Clause 5: Retention of title
- All goods delivered or to be delivered by the seller shall remain the property of the seller until the moment the other party has fully complied with all of its payment obligations in respect of the goods. If the seller does work for the other party in the context of the purchase agreement, the retained title shall also apply until the other party has paid all debts associated with the work. The retained title also applies to any claim that the seller may acquire against the other party on account of a breach by the other party of one or more of its obligations towards the seller.
- The other party is obliged within reasonable limits to give its assistance to all measures that the seller wishes to take to protect the goods that are handed over and/or its proprietary rights.
- If third parties wish to levy attachment on the goods handed over under retention of title or wish to establish or enforce rights on them, the other party is obliged to notify the seller of this immediately, in writing.
- The other party is not authorised to encumber the goods covered by retention of title with any right, or to sell these or make them available in any way to third parties. As long as the delivered goods are covered by retention of title, the other party is solely authorised to treat or process the delivered goods in the normal operation of its business. The other party is not authorised to pledge or encumber the goods covered by retention of title, in any other way. After treatment or processing of the goods in question the seller will become owner or co-owner of the goods made from, or partly made from the goods and the other party shall automatically keep these goods for the seller.
- If the seller, notwithstanding the terms of the previous paragraph, does not obtain title to the goods made by the other party, the other party shall, at first request from the seller, give any required assistance needed to establish a pledge – non-possessory or otherwise and where appropriate also vested in other rights holders – on the goods concerned, on behalf of the seller. The seller is irrevocably authorised, without notice of default being required, to take back the goods delivered under retention of title by removing these from the place they are located, if the other party fails to comply with its payment obligations or if the seller has good grounds to fear that the other party shall fail to comply with its obligations and is not in a position to provide appropriate security.
- In the event of goods that have been delivered by the seller being taken back, the purchase price will be credited to the other party. The seller is entitled to reduce the amount to be credited with an amount of its choosing, which is equal to its costs and loss, without prejudice to any further or other rights of the seller to compensation.
Clause 6: Returns
- Other parties are entitled to return certain goods delivered by the seller within fourteen calendar days of delivery on submission of a copy of the purchase invoice or the packing slip. This shall not apply:
- to goods that are not part of the seller’s standard stock in its warehouse or which were made or custom-made by the seller for the other party;
- if the seller has bought the specific item from a third party solely at the request of the other party;
- if the goods have an expiration date of six months or less and those goods are not returned within the aforementioned fourteen days;
- if the seller has expressly excluded returning the goods;
- if the goods have been warehoused by the other party (i.e. in any way set up, installed or put to use).

> Task data:
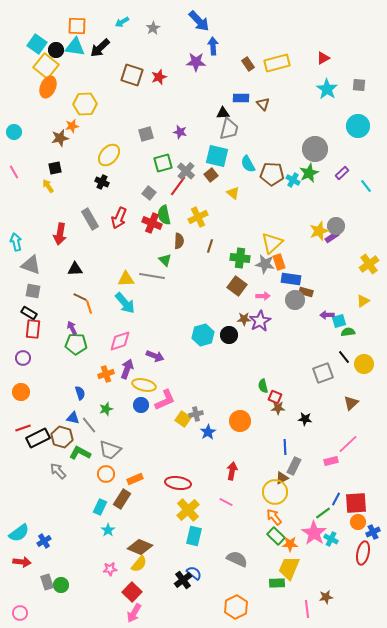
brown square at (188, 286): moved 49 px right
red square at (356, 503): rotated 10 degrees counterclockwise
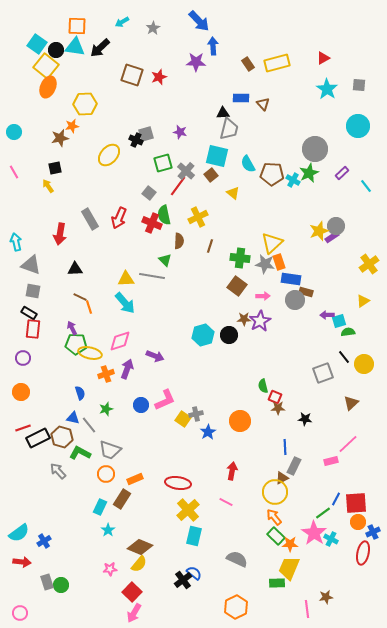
black cross at (102, 182): moved 34 px right, 42 px up
yellow ellipse at (144, 385): moved 54 px left, 32 px up
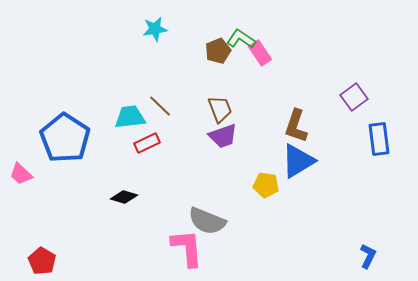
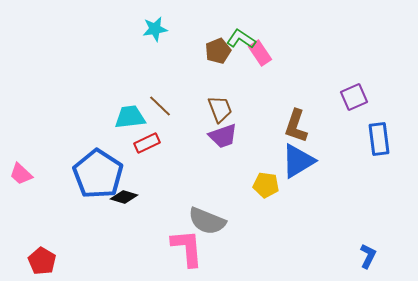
purple square: rotated 12 degrees clockwise
blue pentagon: moved 33 px right, 36 px down
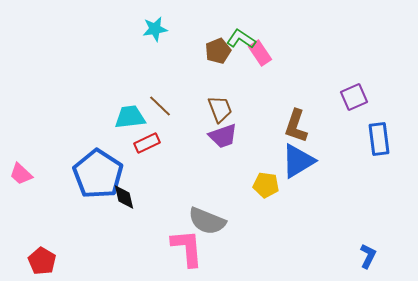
black diamond: rotated 60 degrees clockwise
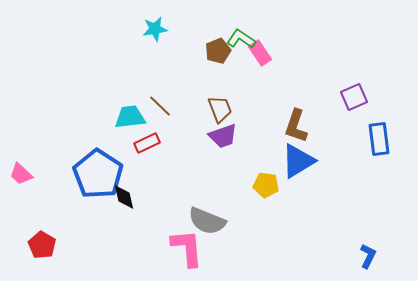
red pentagon: moved 16 px up
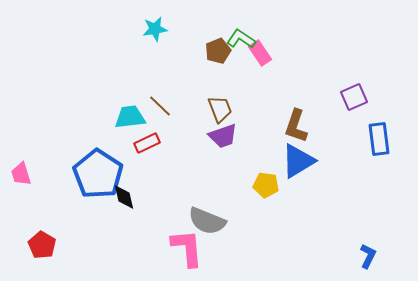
pink trapezoid: rotated 30 degrees clockwise
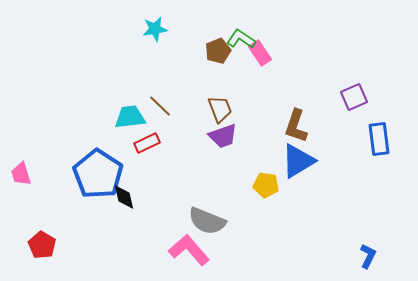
pink L-shape: moved 2 px right, 2 px down; rotated 36 degrees counterclockwise
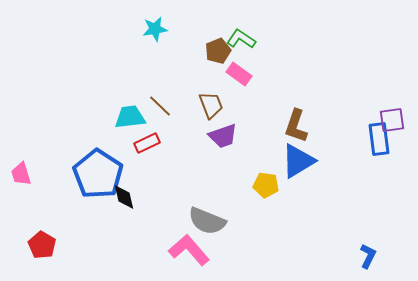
pink rectangle: moved 21 px left, 21 px down; rotated 20 degrees counterclockwise
purple square: moved 38 px right, 23 px down; rotated 16 degrees clockwise
brown trapezoid: moved 9 px left, 4 px up
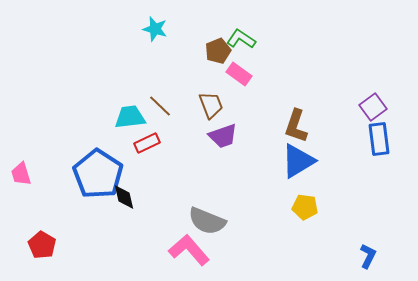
cyan star: rotated 25 degrees clockwise
purple square: moved 19 px left, 13 px up; rotated 28 degrees counterclockwise
yellow pentagon: moved 39 px right, 22 px down
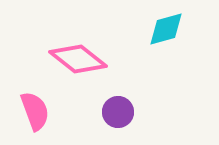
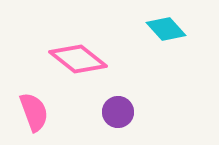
cyan diamond: rotated 63 degrees clockwise
pink semicircle: moved 1 px left, 1 px down
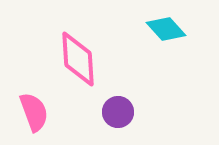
pink diamond: rotated 48 degrees clockwise
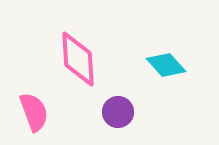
cyan diamond: moved 36 px down
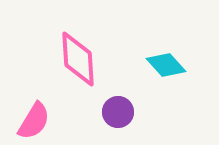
pink semicircle: moved 9 px down; rotated 51 degrees clockwise
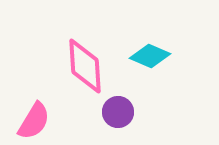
pink diamond: moved 7 px right, 7 px down
cyan diamond: moved 16 px left, 9 px up; rotated 24 degrees counterclockwise
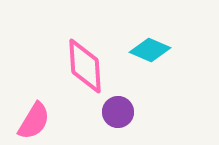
cyan diamond: moved 6 px up
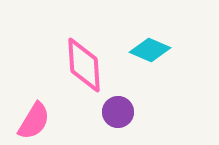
pink diamond: moved 1 px left, 1 px up
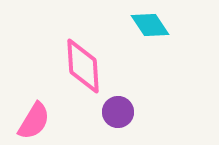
cyan diamond: moved 25 px up; rotated 33 degrees clockwise
pink diamond: moved 1 px left, 1 px down
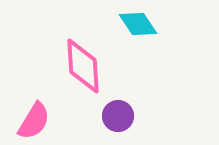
cyan diamond: moved 12 px left, 1 px up
purple circle: moved 4 px down
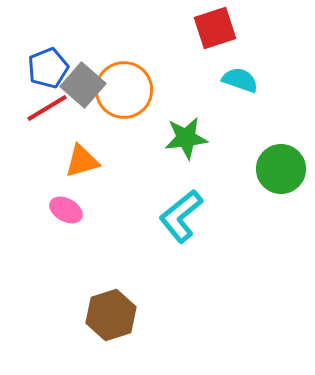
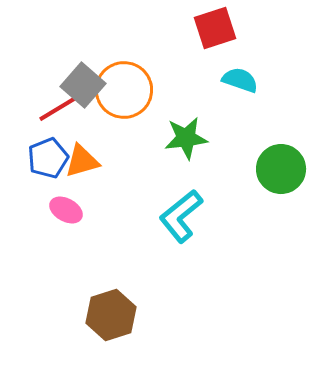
blue pentagon: moved 90 px down
red line: moved 12 px right
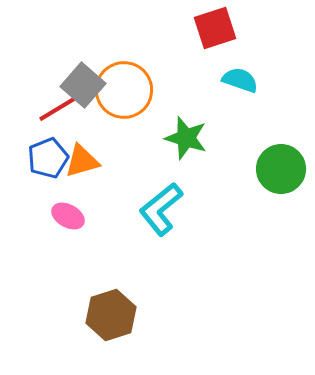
green star: rotated 24 degrees clockwise
pink ellipse: moved 2 px right, 6 px down
cyan L-shape: moved 20 px left, 7 px up
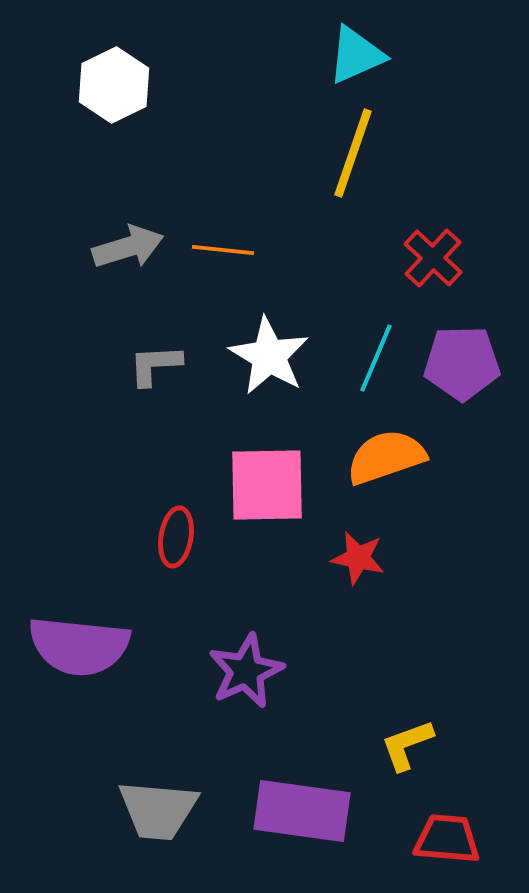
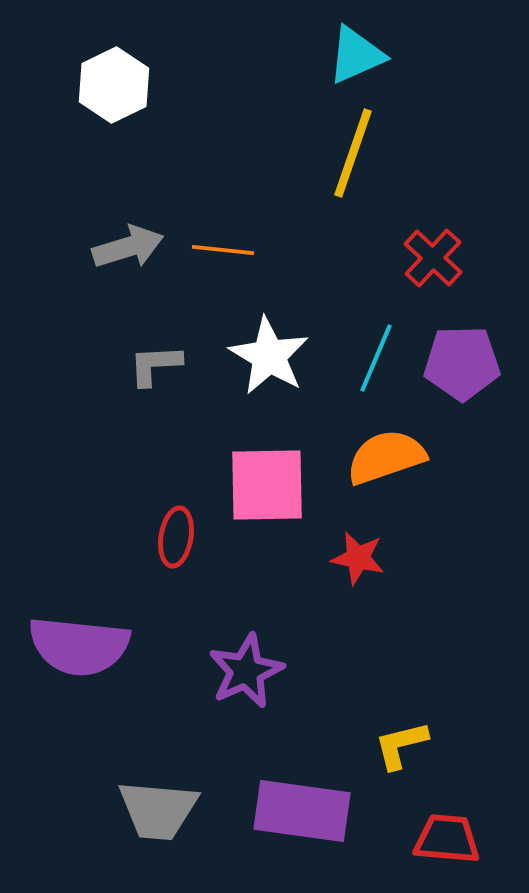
yellow L-shape: moved 6 px left; rotated 6 degrees clockwise
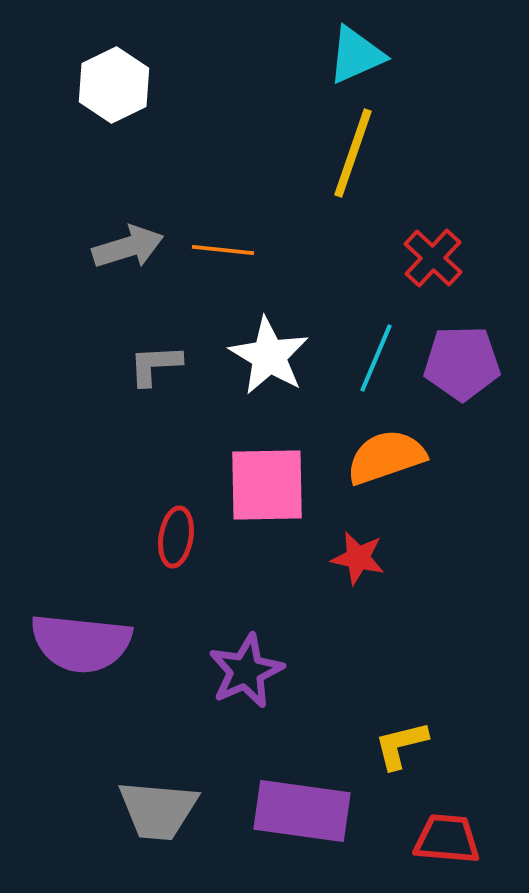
purple semicircle: moved 2 px right, 3 px up
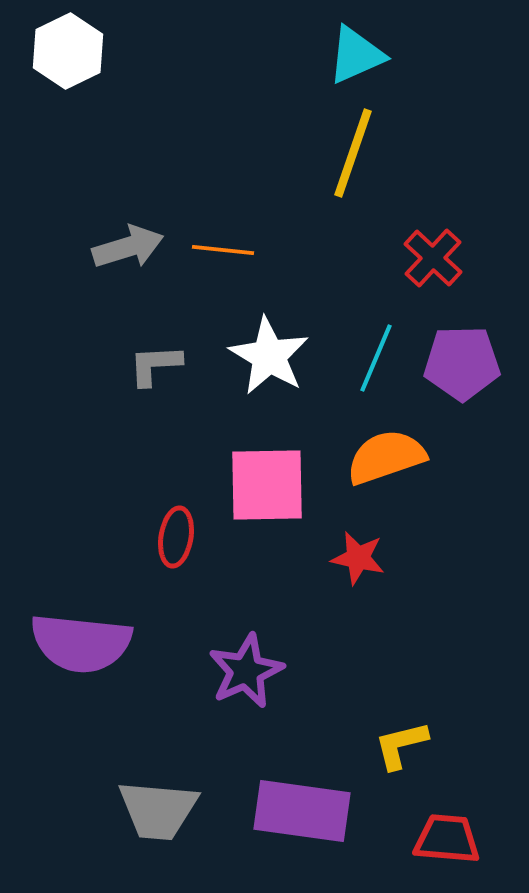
white hexagon: moved 46 px left, 34 px up
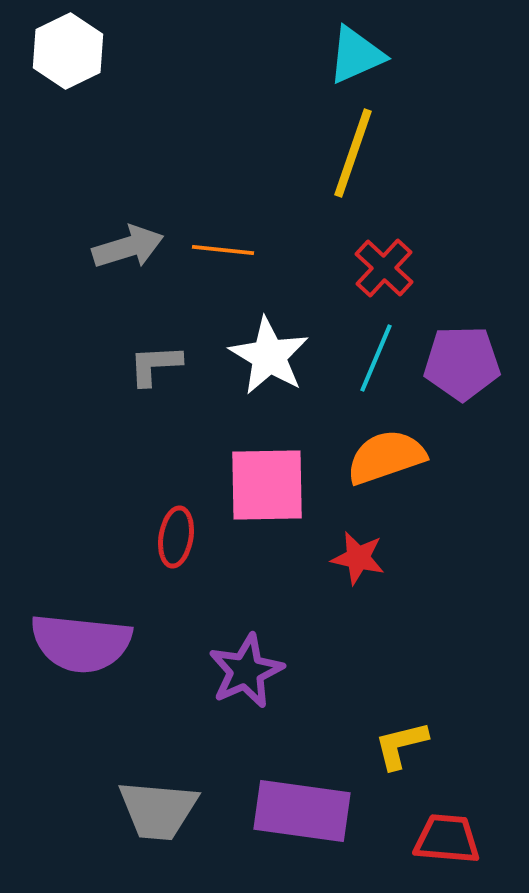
red cross: moved 49 px left, 10 px down
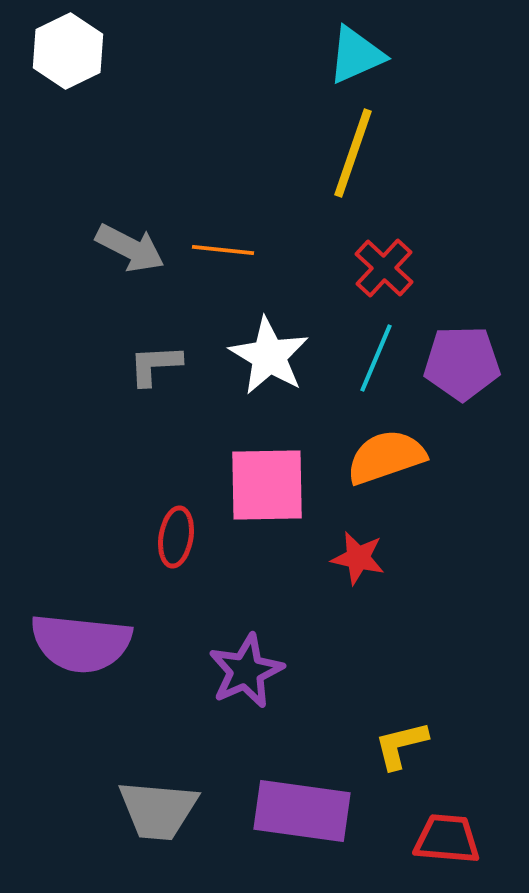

> Exercise requirements:
- a) Reproduce the part of the sales terms between "- If the seller, notwithstanding" and "provide appropriate security.", inclusive.
- b) From the rows, write out the lines between the line holding "cyan diamond: moved 6 px up" and the line holding "red line: moved 12 px right", inclusive. Omit the picture lines.
The sales terms and the rows have nothing to do with each other.

> Expected results:
- a)
- If the seller, notwithstanding the terms of the previous paragraph, does not obtain title to the goods made by the other party, the other party shall, at first request from the seller, give any required assistance needed to establish a pledge – non-possessory or otherwise and where appropriate also vested in other rights holders – on the goods concerned, on behalf of the seller. The seller is irrevocably authorised, without notice of default being required, to take back the goods delivered under retention of title by removing these from the place they are located, if the other party fails to comply with its payment obligations or if the seller has good grounds to fear that the other party shall fail to comply with its obligations and is not in a position to provide appropriate security.

- b)
cyan diamond: moved 6 px up
pink diamond: moved 1 px left, 1 px up
cyan diamond: moved 25 px up; rotated 33 degrees clockwise
pink diamond: moved 1 px left, 1 px down
cyan diamond: moved 12 px left, 1 px up
purple circle: moved 4 px down
blue pentagon: moved 90 px down
red line: moved 12 px right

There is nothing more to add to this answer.